Numerous factors contribute to the complexity of the process, although the beginning of any stock is an extraction of bones, meat, mire poix (carrots, celery and onions in a specific ratio), aromatics (herbs), acids and water. The process becomes a bit more complex after this point, however, with such steps as roasting of the bones to create a caramelized effect. This step adds flavor and color to the stock, but a point of controversy among chefs is how long to roast the bones.

This is where the alchemy begins - the duration of the roasting time, the quantity of vegetables, the amount of water, the contents of the herb- and spice-filled sachet bag, and simmering time and temperature all affect the end product. The chef must rely greatly on past experience, as well as possess a clear understanding of raw ingredients and the changes they undergo in the cooking process. Experience may point to the need for tomato in a beef stock for the right acid balance, but trial and error surely lead to the refinements of concentrating the tomato (as in the modern use of tomato paste) and involving that tomato product in the caramelizing phase of bone roasting.

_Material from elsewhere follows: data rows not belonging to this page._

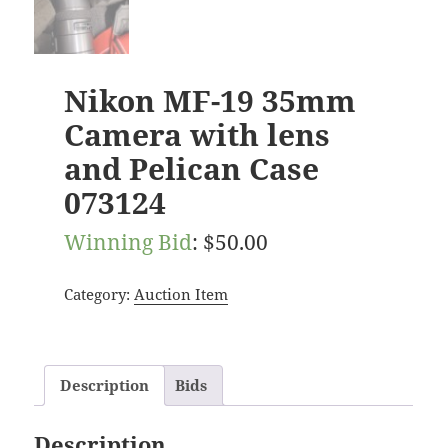
Nikon MF-19 35mm
Camera with lens
and Pelican Case
073124
Winning Bid
:
$
50.00
Category:
Auction Item
Description
Bids
Description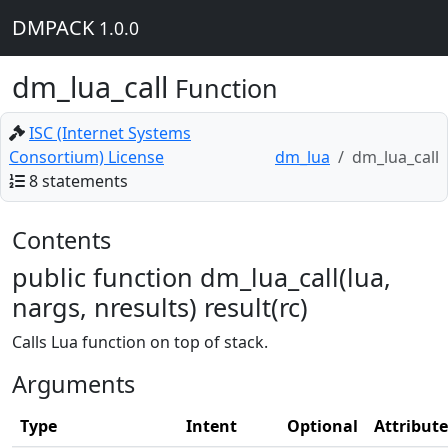
DMPACK
1.0.0
dm_lua_call
Function
ISC (Internet Systems
Consortium) License
dm_lua
dm_lua_call
8 statements
Contents
public function dm_lua_call(lua,
nargs, nresults) result(rc)
Calls Lua function on top of stack.
Arguments
Type
Intent
Optional
Attribute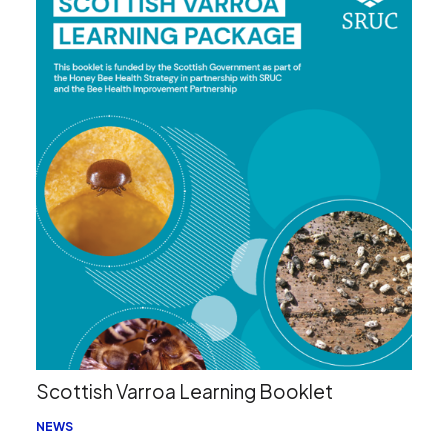
Search
Scottish Varroa Learning Booklet
NEWS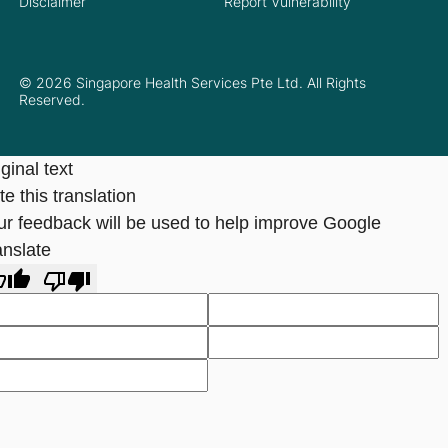
Disclaimer
Report Vulnerability
© 2026 Singapore Health Services Pte Ltd. All Rights
Reserved.
ginal text
e this translation
ur feedback will be used to help improve Google
anslate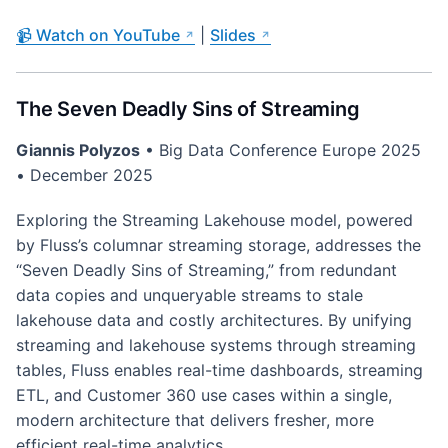
📹 Watch on YouTube
|
Slides
The Seven Deadly Sins of Streaming
Giannis Polyzos
• Big Data Conference Europe 2025
• December 2025
Exploring the Streaming Lakehouse model, powered
by Fluss’s columnar streaming storage, addresses the
“Seven Deadly Sins of Streaming,” from redundant
data copies and unqueryable streams to stale
lakehouse data and costly architectures. By unifying
streaming and lakehouse systems through streaming
tables, Fluss enables real-time dashboards, streaming
ETL, and Customer 360 use cases within a single,
modern architecture that delivers fresher, more
efficient real-time analytics.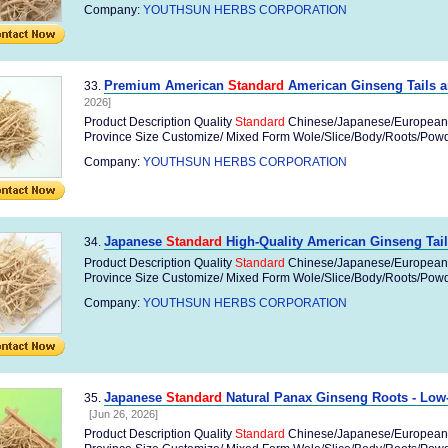
Company:
YOUTHSUN HERBS CORPORATION
Premium American
Standard
American Ginseng Tails a
33.
2026]
Product Description Quality
Standard
Chinese/Japanese/European
Province Size Customize/ Mixed Form Wole/Slice/Body/Roots/Powder
Company:
YOUTHSUN HERBS CORPORATION
Japanese
Standard
High-Quality American Ginseng Tail
34.
Product Description Quality
Standard
Chinese/Japanese/European
Province Size Customize/ Mixed Form Wole/Slice/Body/Roots/Powder
Company:
YOUTHSUN HERBS CORPORATION
Japanese
Standard
Natural Panax Ginseng Roots - Low-
35.
[Jun 26, 2026]
Product Description Quality
Standard
Chinese/Japanese/European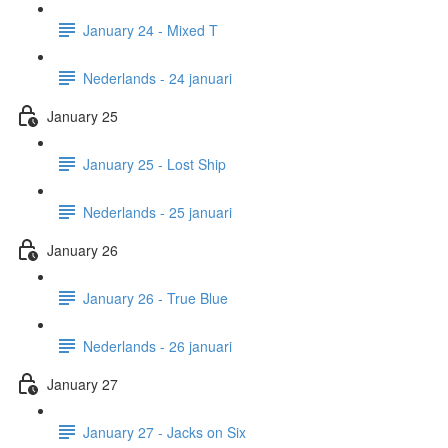
January 24 - Mixed T
Nederlands - 24 januari
January 25
January 25 - Lost Ship
Nederlands - 25 januari
January 26
January 26 - True Blue
Nederlands - 26 januari
January 27
January 27 - Jacks on Six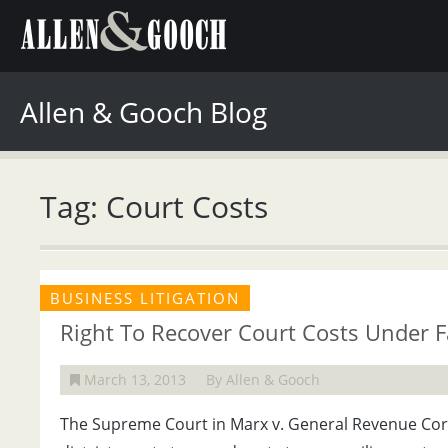
Allen & Gooch Blog
Tag: Court Costs
BUSINESS LITIGATION
Right To Recover Court Costs Under Fa
March 13, 2013
By Allen & Gooch
The Supreme Court in Marx v. General Revenue Corp.,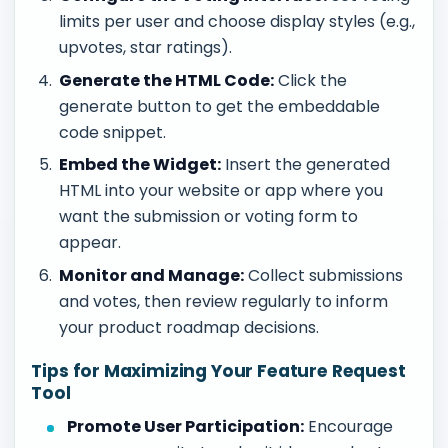
limits per user and choose display styles (e.g.,
upvotes, star ratings).
Generate the HTML Code:
Click the
generate button to get the embeddable
code snippet.
Embed the Widget:
Insert the generated
HTML into your website or app where you
want the submission or voting form to
appear.
Monitor and Manage:
Collect submissions
and votes, then review regularly to inform
your product roadmap decisions.
Tips for Maximizing Your Feature Request
Tool
Promote User Participation:
Encourage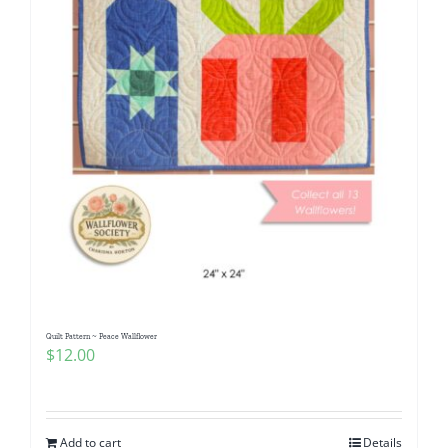
Quilt Pattern ~ Peace Wallflower
$
12.00
Add to cart
Details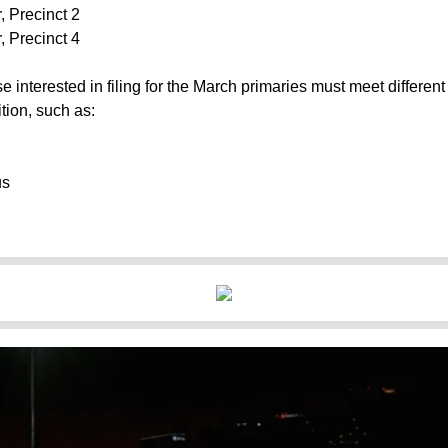
 Precinct 2
 Precinct 4
e interested in filing for the March primaries must meet different
tion, such as:
us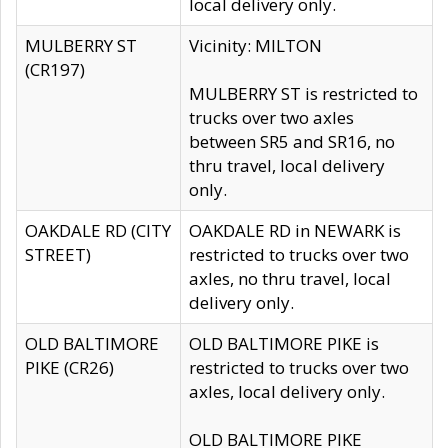
local delivery only.
MULBERRY ST
Vicinity: MILTON
(CR197)
MULBERRY ST is restricted to
trucks over two axles
between SR5 and SR16, no
thru travel, local delivery
only.
OAKDALE RD (CITY
OAKDALE RD in NEWARK is
STREET)
restricted to trucks over two
axles, no thru travel, local
delivery only.
OLD BALTIMORE
OLD BALTIMORE PIKE is
PIKE (CR26)
restricted to trucks over two
axles, local delivery only.
OLD BALTIMORE PIKE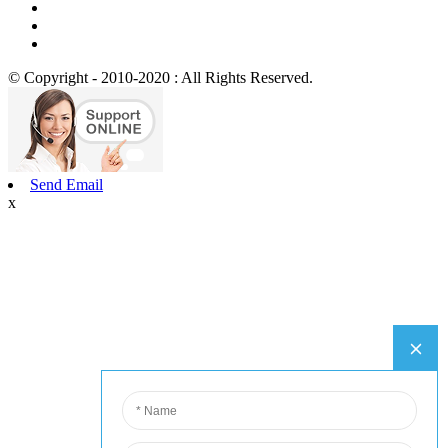
© Copyright - 2010-2020 : All Rights Reserved.
Send Email
x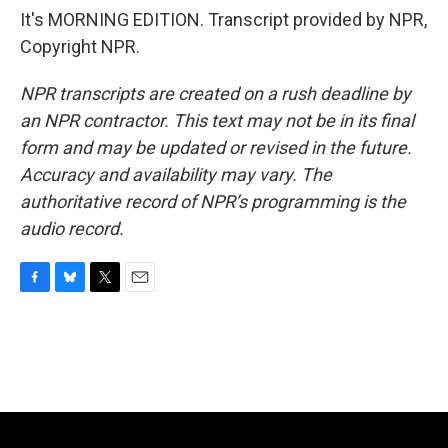
It's MORNING EDITION. Transcript provided by NPR,
Copyright NPR.
NPR transcripts are created on a rush deadline by
an NPR contractor. This text may not be in its final
form and may be updated or revised in the future.
Accuracy and availability may vary. The
authoritative record of NPR’s programming is the
audio record.
F
B
T
E
a
l
w
m
c
u
i
a
e
e
t
i
b
s
t
l
o
k
e
o
y
r
k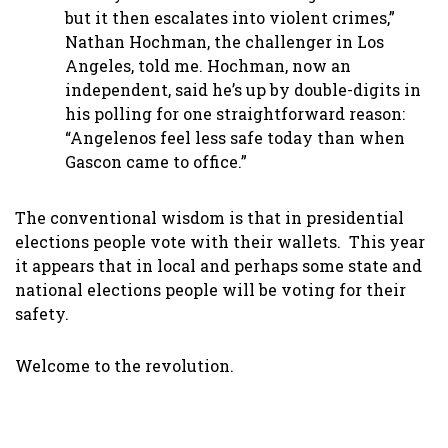
but it then escalates into violent crimes,”
Nathan Hochman, the challenger in Los
Angeles, told me. Hochman, now an
independent, said he’s up by double-digits in
his polling for one straightforward reason:
“Angelenos feel less safe today than when
Gascon came to office.”
The conventional wisdom is that in presidential
elections people vote with their wallets. This year
it appears that in local and perhaps some state and
national elections people will be voting for their
safety.
Welcome to the revolution.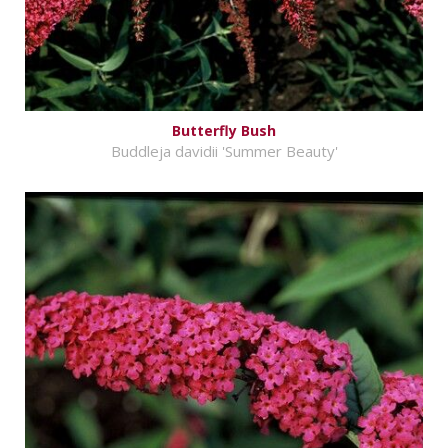
Butterfly Bush
Buddleja davidii 'Summer Beauty'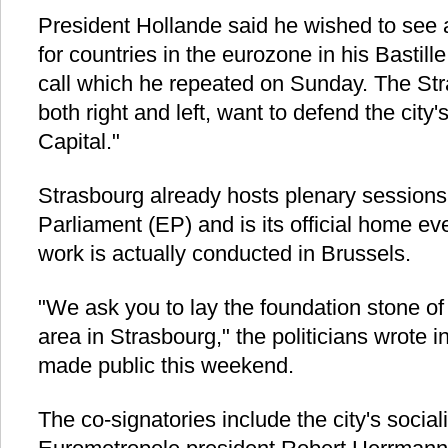
President Hollande said he wished to see a
for countries in the eurozone in his Bastil
call which he repeated on Sunday. The Stra
both right and left, want to defend the city
Capital."
Strasbourg already hosts plenary sessions
Parliament (EP) and is its official home 
work is actually conducted in Brussels.
"We ask you to lay the foundation stone o
area in Strasbourg," the politicians wrote i
made public this weekend.
The co-signatories include the city's socia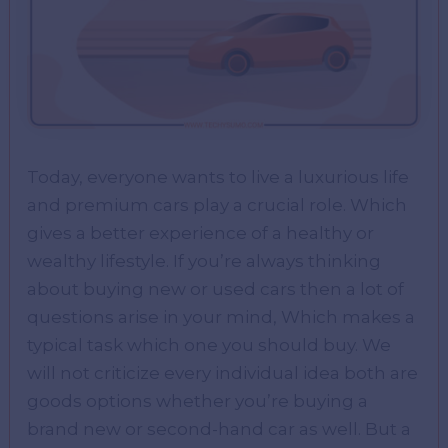
Today, everyone wants to live a luxurious life
and premium cars play a crucial role. Which
gives a better experience of a healthy or
wealthy lifestyle. If you’re always thinking
about buying new or used cars then a lot of
questions arise in your mind, Which makes a
typical task which one you should buy. We
will not criticize every individual idea both are
goods options whether you’re buying a
brand new or second-hand car as well. But a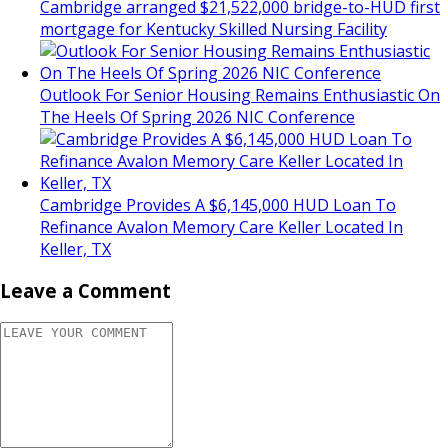
Cambridge arranged $21,522,000 bridge-to-HUD first
mortgage for Kentucky Skilled Nursing Facility
Outlook For Senior Housing Remains Enthusiastic On
The Heels Of Spring 2026 NIC Conference
Cambridge Provides A $6,145,000 HUD Loan To
Refinance Avalon Memory Care Keller Located In
Keller, TX
Leave a Comment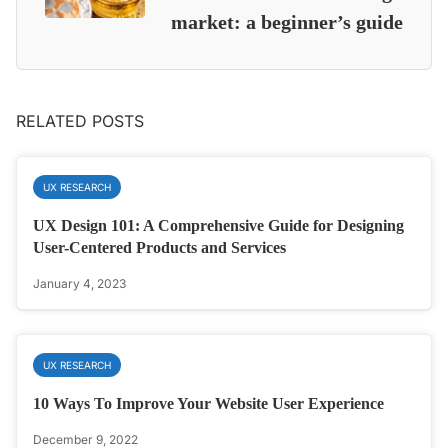
market: a beginner’s guide
RELATED POSTS
UX RESEARCH
UX Design 101: A Comprehensive Guide for Designing
User-Centered Products and Services
January 4, 2023
UX RESEARCH
10 Ways To Improve Your Website User Experience
December 9, 2022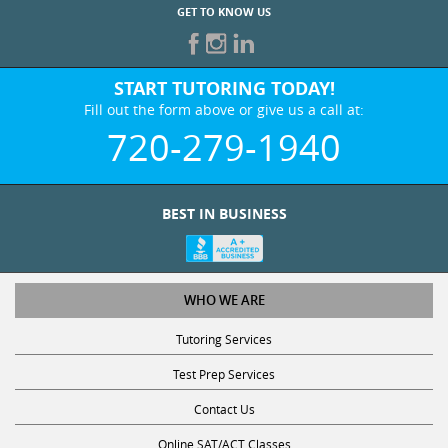
GET TO KNOW US
START TUTORING TODAY!
Fill out the form above or give us a call at:
720-279-1940
BEST IN BUSINESS
WHO WE ARE
Tutoring Services
Test Prep Services
Contact Us
Online SAT/ACT Classes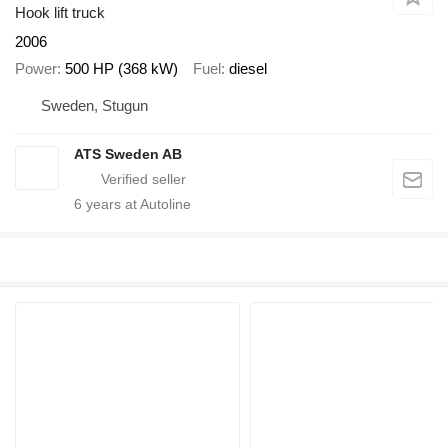
Hook lift truck
2006
Power
500 HP (368 kW)
Fuel
diesel
Sweden, Stugun
ATS Sweden AB
6
years at Autoline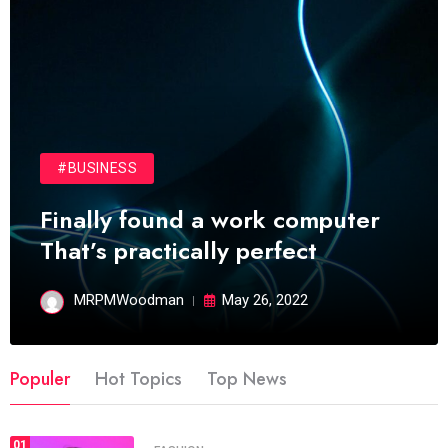
#BUSINESS
Finally found a work computer
That’s practically perfect
MRPMWoodman
May 26, 2022
Populer
Hot Topics
Top News
01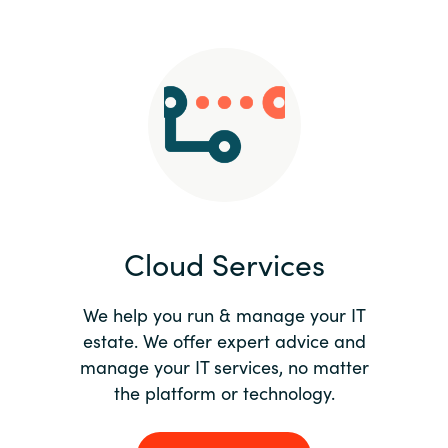
Slovenia
Singapore
Spain
Sri Lanka
Sweden
Cloud Services
Switzerland
Ukraine
We help you run & manage your IT
estate. We offer expert advice and
United Kingdom
manage your IT services, no matter
the platform or technology.
United States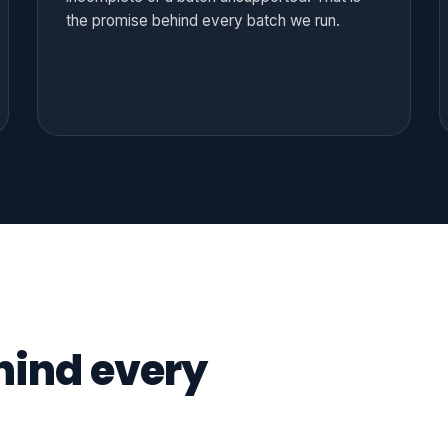
the promise behind every batch we run.
hind every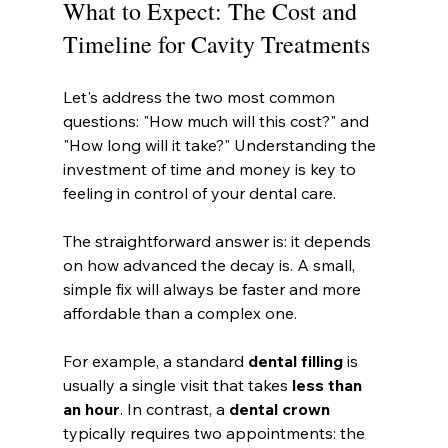
What to Expect: The Cost and 
Timeline for Cavity Treatments
Let's address the two most common 
questions: "How much will this cost?" and 
"How long will it take?" Understanding the 
investment of time and money is key to 
feeling in control of your dental care.
The straightforward answer is: it depends 
on how advanced the decay is. A small, 
simple fix will always be faster and more 
affordable than a complex one.
For example, a standard 
dental filling
 is 
usually a single visit that takes 
less than 
an hour
. In contrast, a 
dental crown
typically requires two appointments: the 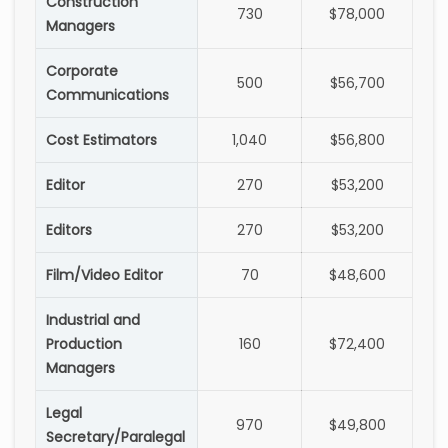
Construction
730
$78,000
Managers
Corporate
500
$56,700
Communications
Cost Estimators
1,040
$56,800
Editor
270
$53,200
Editors
270
$53,200
Film/Video Editor
70
$48,600
Industrial and
Production
160
$72,400
Managers
Legal
970
$49,800
Secretary/Paralegal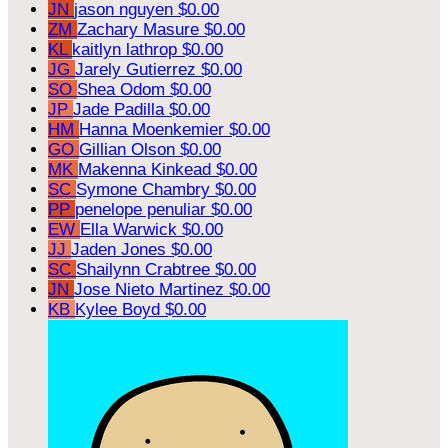
JN
jason nguyen
$0.00
ZM
Zachary Masure
$0.00
KL
kaitlyn lathrop
$0.00
JG
Jarely Gutierrez
$0.00
SO
Shea Odom
$0.00
JP
Jade Padilla
$0.00
HM
Hanna Moenkemier
$0.00
GO
Gillian Olson
$0.00
MK
Makenna Kinkead
$0.00
SC
Symone Chambry
$0.00
PP
penelope penuliar
$0.00
EW
Ella Warwick
$0.00
JJ
Jaden Jones
$0.00
SC
Shailynn Crabtree
$0.00
JN
Jose Nieto Martinez
$0.00
KB
Kylee Boyd
$0.00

Aside from these amount and ingredient variables, a few constants are universally followed. It is generally agreed upon that starting with cold water, using bones that are high in collagen, and maintaining a low simmering temperature over a set period of time are the ground rules. After these rules are observed, the finishing, or personalizing, process is wide open. The length of time committed to roasting bones and vegetables can significantly change the end product, and should be dictated by the intended application of the stock being prepared.
post #4 of 6
IIRC, the acidity added by the tomato also influences the ability to clarify the stock later on.

So, I think that the answer is "flavor, color and clarity."
post #5 of 6
Agreed. Tomatoes are one method by which to add an acid to the stock. Depending on the dish, some dishes wouldn't taste appropriate without it.
post #6 of 6
my opinion:

tomatoes are a delicious dirty trick, they are loaded with free glutamates. Free glutamates are an excitotoxin very similar to MSG, but found naturally in tomatoes and mushrooms, among other things.

A little bit of tomato or mushroom cause a whole slew of biological occurances in the mouth. The taste buds become agitated, and foods taste MORE delicious than they did before, even without the presence of more flavor. Even a very small amount of the chemical will trick your tastebuds into firing, too much of it will kill your tastebuds.